* **Task requirements**
For this listing, reproduce the line with "About Cosmetics Business", the line with "program, sponsors, tickets,..", and the lines between, exactly as they stand. Leave out pictures and all other lines.

* **Entries provided**

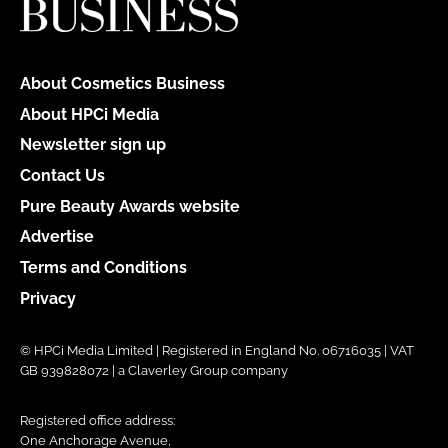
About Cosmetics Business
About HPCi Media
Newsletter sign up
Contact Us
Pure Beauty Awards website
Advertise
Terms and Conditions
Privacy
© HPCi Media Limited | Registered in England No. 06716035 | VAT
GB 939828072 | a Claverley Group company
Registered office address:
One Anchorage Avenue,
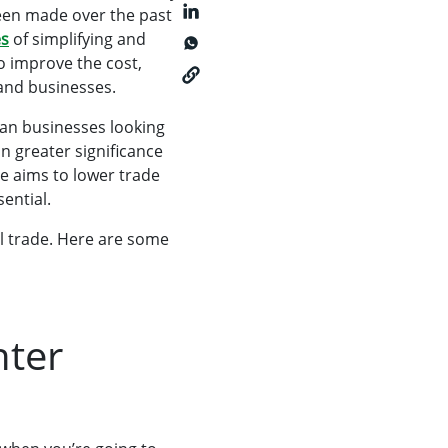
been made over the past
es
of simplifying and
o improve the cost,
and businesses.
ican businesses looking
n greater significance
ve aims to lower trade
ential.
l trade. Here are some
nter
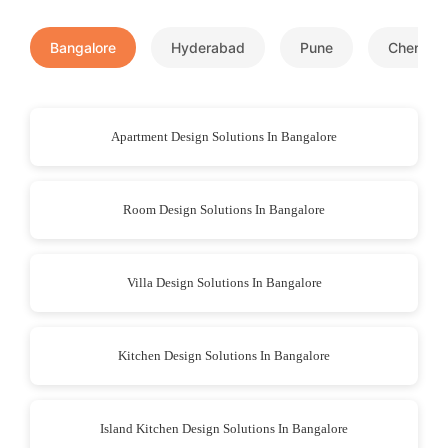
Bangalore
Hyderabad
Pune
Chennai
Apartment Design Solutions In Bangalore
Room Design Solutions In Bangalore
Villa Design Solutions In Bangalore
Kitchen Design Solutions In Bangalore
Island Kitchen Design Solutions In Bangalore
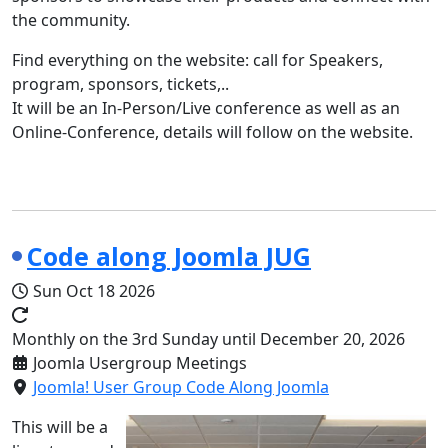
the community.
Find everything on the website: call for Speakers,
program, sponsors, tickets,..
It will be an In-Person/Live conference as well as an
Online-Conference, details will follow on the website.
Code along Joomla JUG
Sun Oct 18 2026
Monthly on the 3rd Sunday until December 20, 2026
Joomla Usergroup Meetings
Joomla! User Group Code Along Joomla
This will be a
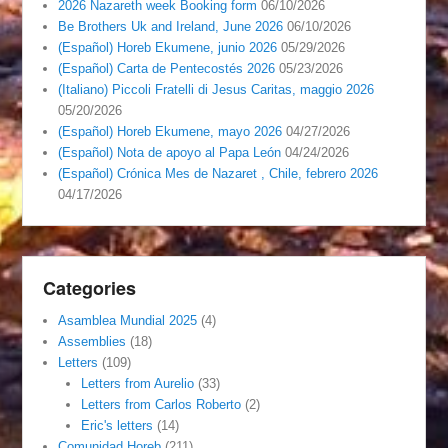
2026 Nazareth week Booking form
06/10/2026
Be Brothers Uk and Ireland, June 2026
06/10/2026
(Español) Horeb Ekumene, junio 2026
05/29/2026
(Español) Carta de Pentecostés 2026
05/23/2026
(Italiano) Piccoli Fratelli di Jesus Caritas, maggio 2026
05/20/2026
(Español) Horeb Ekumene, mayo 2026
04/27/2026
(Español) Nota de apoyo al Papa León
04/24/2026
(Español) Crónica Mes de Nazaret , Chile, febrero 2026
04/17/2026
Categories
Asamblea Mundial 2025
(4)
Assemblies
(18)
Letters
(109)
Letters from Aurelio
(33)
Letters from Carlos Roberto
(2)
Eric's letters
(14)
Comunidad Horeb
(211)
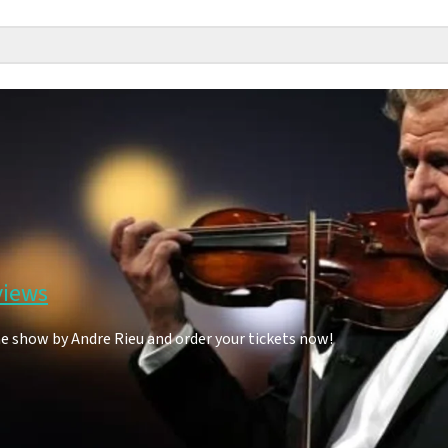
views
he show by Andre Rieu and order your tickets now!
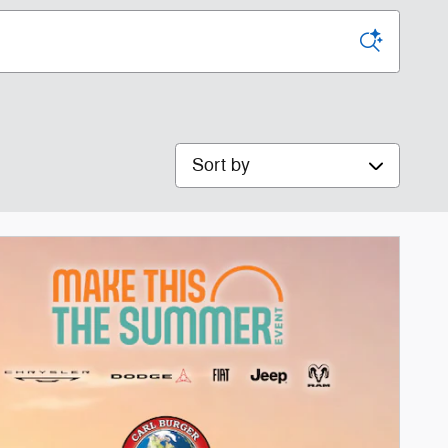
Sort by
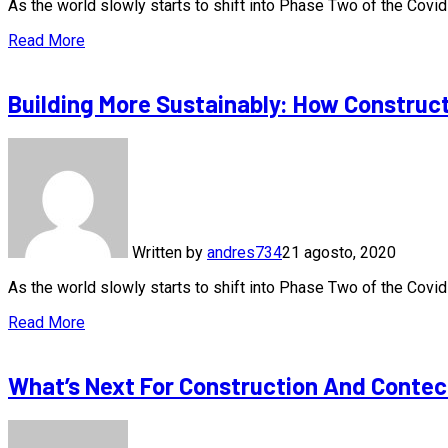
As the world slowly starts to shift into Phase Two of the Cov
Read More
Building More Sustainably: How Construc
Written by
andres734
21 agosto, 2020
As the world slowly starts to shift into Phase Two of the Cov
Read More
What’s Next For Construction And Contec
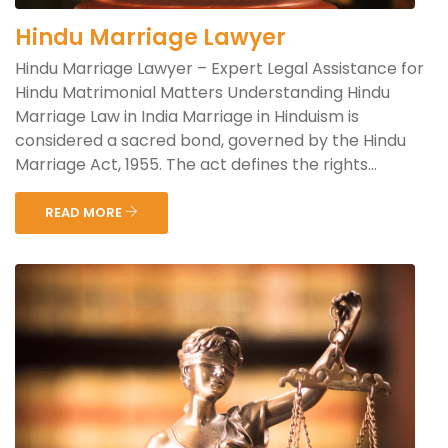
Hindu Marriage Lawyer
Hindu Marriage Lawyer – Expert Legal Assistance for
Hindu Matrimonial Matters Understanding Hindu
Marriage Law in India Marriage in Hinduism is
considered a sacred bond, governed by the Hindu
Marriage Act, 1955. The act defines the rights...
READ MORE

* * *

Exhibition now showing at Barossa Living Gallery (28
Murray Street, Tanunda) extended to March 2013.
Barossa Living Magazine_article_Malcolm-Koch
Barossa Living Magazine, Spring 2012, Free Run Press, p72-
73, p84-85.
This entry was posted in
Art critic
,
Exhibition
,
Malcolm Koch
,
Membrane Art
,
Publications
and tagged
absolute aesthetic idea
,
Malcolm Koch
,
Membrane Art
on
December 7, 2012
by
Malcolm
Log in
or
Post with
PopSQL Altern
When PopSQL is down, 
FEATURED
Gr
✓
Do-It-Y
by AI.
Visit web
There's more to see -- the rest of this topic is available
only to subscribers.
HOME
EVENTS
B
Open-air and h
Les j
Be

...

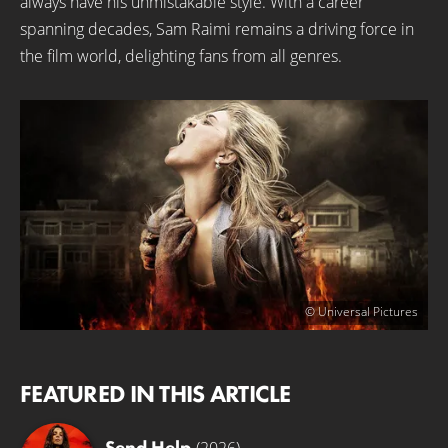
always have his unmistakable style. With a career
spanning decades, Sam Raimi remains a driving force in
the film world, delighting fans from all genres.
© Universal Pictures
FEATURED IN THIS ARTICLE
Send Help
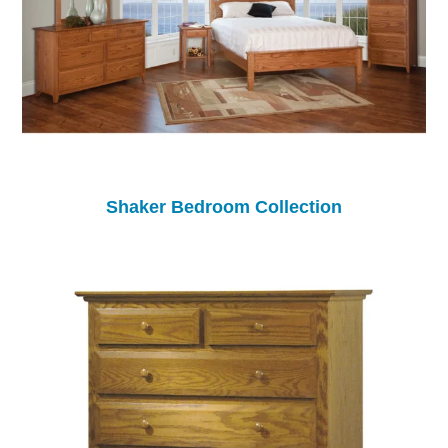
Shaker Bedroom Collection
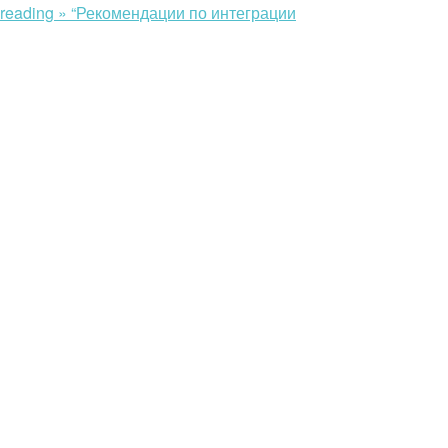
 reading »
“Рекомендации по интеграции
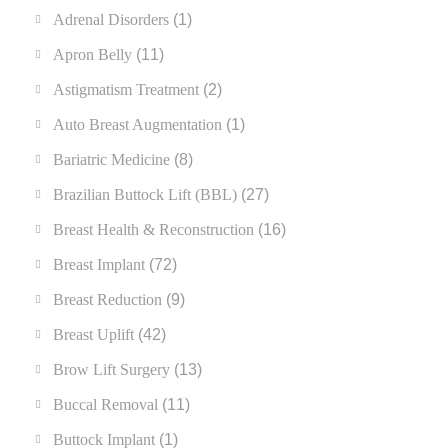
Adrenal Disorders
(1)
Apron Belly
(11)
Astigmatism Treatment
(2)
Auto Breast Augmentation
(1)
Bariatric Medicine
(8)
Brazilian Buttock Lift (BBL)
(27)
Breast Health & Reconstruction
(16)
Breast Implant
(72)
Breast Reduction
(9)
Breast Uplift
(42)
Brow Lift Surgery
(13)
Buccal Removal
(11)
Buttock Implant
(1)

* **Response to the task**
About Cosmetics Business
About HPCi Media
Newsletter sign up
Contact Us
Pure Beauty Awards website
Advertise
Terms and Conditions
Privacy
© HPCi Media Limited | Registered in England No. 06716035 | VAT
GB 939828072 | a Claverley Group company
Registered office address:
One Anchorage Avenue,
been made over the past
es
of simplifying and
o improve the cost,
and businesses.
ican businesses looking
n greater significance
ve aims to lower trade
ential.
l trade. Here are some
nter
Bangalore
Hyderabad
Pune
Chennai
Apartment Design Solutions In Bangalore
Room Design Solutions In Bangalore
Villa Design Solutions In Bangalore
Kitchen Design Solutions In Bangalore
Island Kitchen Design Solutions In Bangalore
the community.
Find everything on the website: call for Speakers,
program, sponsors, tickets,..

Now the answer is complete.